Tchad : trois ans de soutien aux droits humains pour les organisations civiles
évaluation d’un projet clé au Tchad : l’ONU et l’union européenne font le bilan
Le 28 mai, le bureau pays du Haut-Commissariat des Nations unies aux droits de l’homme a convié, à N’Djamena, les acteurs locaux à un atelier d’évaluation dédié au projet « Renforcement des capacités des organisations de société civile pour la promotion des droits humains au Tchad ». Ce programme, financé par l’Union européenne et lancé en mai 2023, a accompagné 13 organisations locales dans leur mission de défense et de protection des droits fondamentaux.

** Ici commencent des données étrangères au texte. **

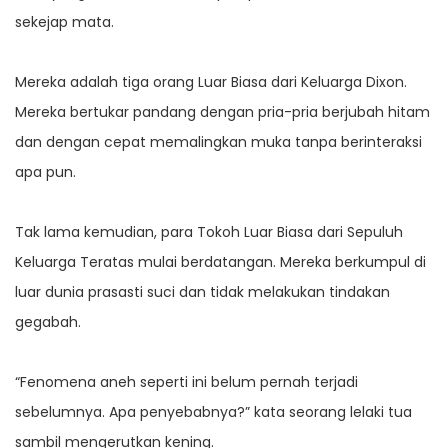
sekejap mata.
Mereka adalah tiga orang Luar Biasa dari Keluarga Dixon.
Mereka bertukar pandang dengan pria-pria berjubah hitam
dan dengan cepat memalingkan muka tanpa berinteraksi
apa pun.
Tak lama kemudian, para Tokoh Luar Biasa dari Sepuluh
Keluarga Teratas mulai berdatangan. Mereka berkumpul di
luar dunia prasasti suci dan tidak melakukan tindakan
gegabah.
“Fenomena aneh seperti ini belum pernah terjadi
sebelumnya. Apa penyebabnya?” kata seorang lelaki tua
sambil mengerutkan kening.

des acteurs engagés face à des défis majeurs
Lors de cet événement, Félix Ahouansou, représentant du Haut-Commissariat et chef du bureau pays, ainsi que Agnès Kovacs, cheffe de section Gouvernance à la Délégation de l’Union européenne, ont souligné l’importance cruciale des organisations de société civile dans un contexte où les libertés fondamentales sont souvent menacées. Ils ont mis en avant les obstacles persistants : contraintes administratives, restriction de l’espace civique et risques sécuritaires.
Félix Ahouansou a tenu à remercier l’Union européenne pour son soutien continu, rappelant que ce projet, lancé le 17 mai 2023 et prévu jusqu’au 30 juin 2026, vise à renforcer les capacités des défenseurs des droits humains. Ceux-ci jouent un rôle clé dans l’édification d’un État de droit où les libertés sont respectées.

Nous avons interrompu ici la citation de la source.